Please reproduce the data exactly and omit the pictures.
***
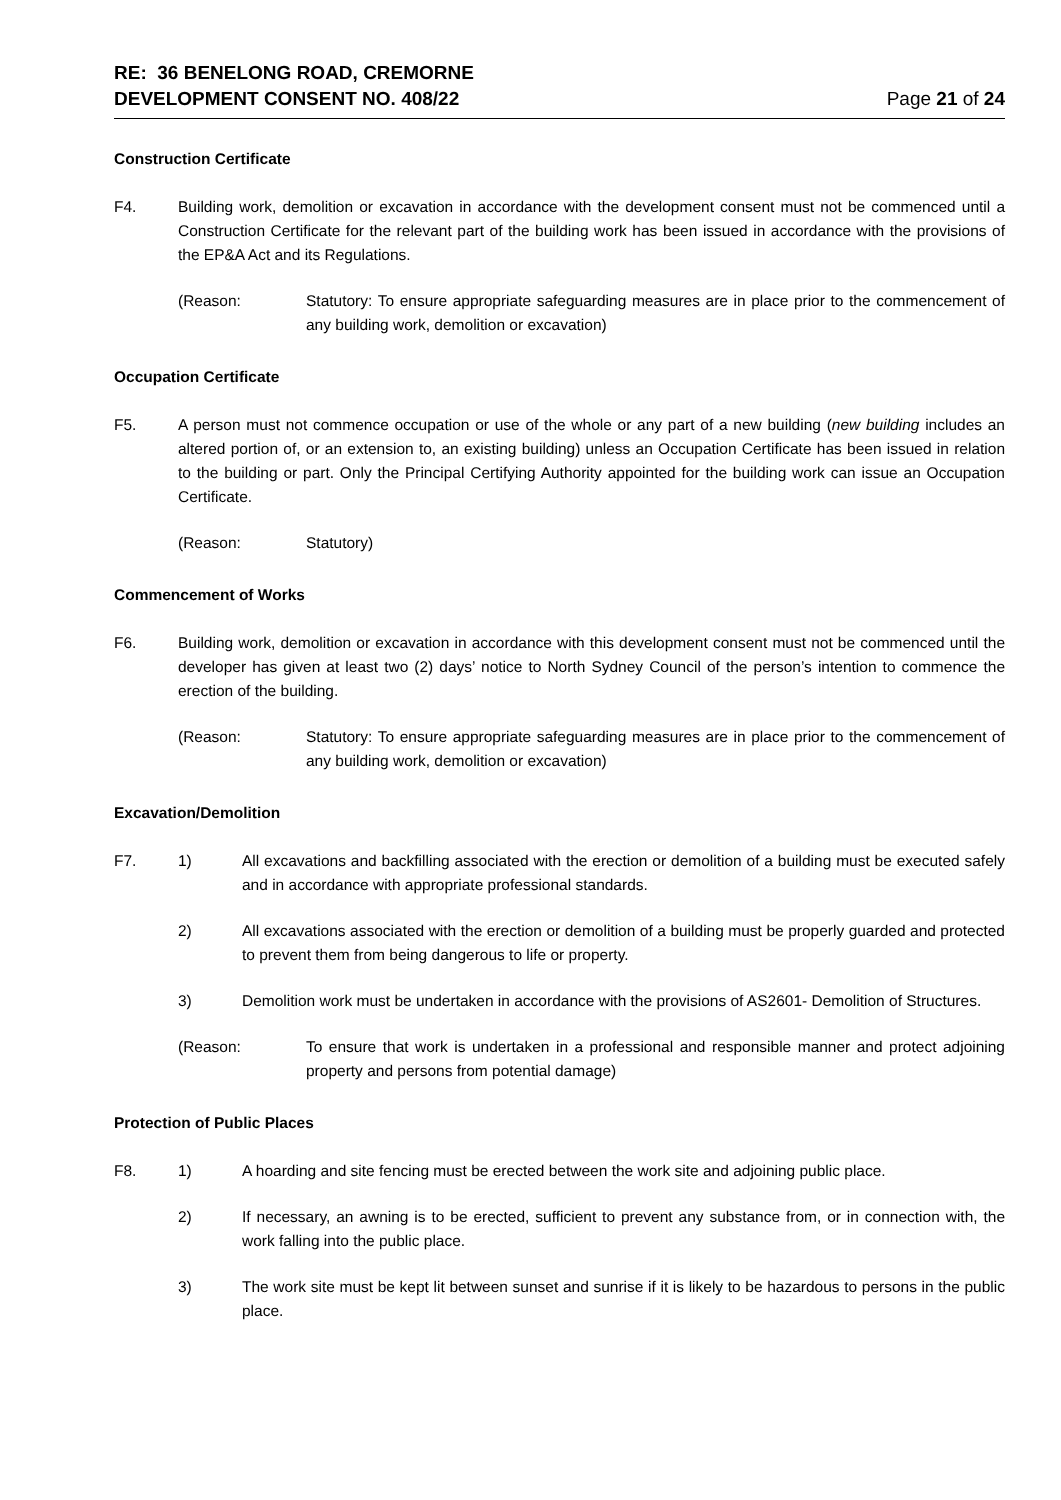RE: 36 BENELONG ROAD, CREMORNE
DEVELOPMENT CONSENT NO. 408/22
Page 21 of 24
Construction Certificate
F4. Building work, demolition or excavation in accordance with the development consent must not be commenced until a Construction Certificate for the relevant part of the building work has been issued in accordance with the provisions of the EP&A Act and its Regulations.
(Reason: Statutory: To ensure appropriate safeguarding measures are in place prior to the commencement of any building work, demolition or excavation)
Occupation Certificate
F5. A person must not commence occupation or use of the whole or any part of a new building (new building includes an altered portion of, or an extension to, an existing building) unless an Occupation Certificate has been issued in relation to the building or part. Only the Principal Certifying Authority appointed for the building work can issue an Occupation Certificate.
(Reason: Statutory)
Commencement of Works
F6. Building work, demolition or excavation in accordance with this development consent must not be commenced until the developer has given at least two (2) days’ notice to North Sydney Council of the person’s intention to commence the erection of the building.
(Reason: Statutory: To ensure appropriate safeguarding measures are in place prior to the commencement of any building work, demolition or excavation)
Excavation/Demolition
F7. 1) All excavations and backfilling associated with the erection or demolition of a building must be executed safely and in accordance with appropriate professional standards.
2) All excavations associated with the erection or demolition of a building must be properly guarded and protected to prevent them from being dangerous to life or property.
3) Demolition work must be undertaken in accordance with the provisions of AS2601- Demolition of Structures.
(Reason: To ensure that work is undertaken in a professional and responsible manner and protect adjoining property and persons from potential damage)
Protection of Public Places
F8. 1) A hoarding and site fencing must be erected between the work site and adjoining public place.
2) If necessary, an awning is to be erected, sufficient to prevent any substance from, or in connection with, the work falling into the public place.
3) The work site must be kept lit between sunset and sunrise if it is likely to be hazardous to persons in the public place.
***
• [Response to the task]
RE: 36 BENELONG ROAD, CREMORNE
DEVELOPMENT CONSENT NO. 408/22
Page 21 of 24
Construction Certificate
F4. Building work, demolition or excavation in accordance with the development consent must not be commenced until a Construction Certificate for the relevant part of the building work has been issued in accordance with the provisions of the EP&A Act and its Regulations.
(Reason: Statutory: To ensure appropriate safeguarding measures are in place prior to the commencement of any building work, demolition or excavation)
Occupation Certificate
F5. A person must not commence occupation or use of the whole or any part of a new building (new building includes an altered portion of, or an extension to, an existing building) unless an Occupation Certificate has been issued in relation to the building or part. Only the Principal Certifying Authority appointed for the building work can issue an Occupation Certificate.
(Reason: Statutory)
Commencement of Works
F6. Building work, demolition or excavation in accordance with this development consent must not be commenced until the developer has given at least two (2) days’ notice to North Sydney Council of the person’s intention to commence the erection of the building.
(Reason: Statutory: To ensure appropriate safeguarding measures are in place prior to the commencement of any building work, demolition or excavation)
Excavation/Demolition
F7. 1) All excavations and backfilling associated with the erection or demolition of a building must be executed safely and in accordance with appropriate professional standards.
2) All excavations associated with the erection or demolition of a building must be properly guarded and protected to prevent them from being dangerous to life or property.
3) Demolition work must be undertaken in accordance with the provisions of AS2601- Demolition of Structures.
(Reason: To ensure that work is undertaken in a professional and responsible manner and protect adjoining property and persons from potential damage)
Protection of Public Places
F8. 1) A hoarding and site fencing must be erected between the work site and adjoining public place.
2) If necessary, an awning is to be erected, sufficient to prevent any substance from, or in connection with, the work falling into the public place.
3) The work site must be kept lit between sunset and sunrise if it is likely to be hazardous to persons in the public place.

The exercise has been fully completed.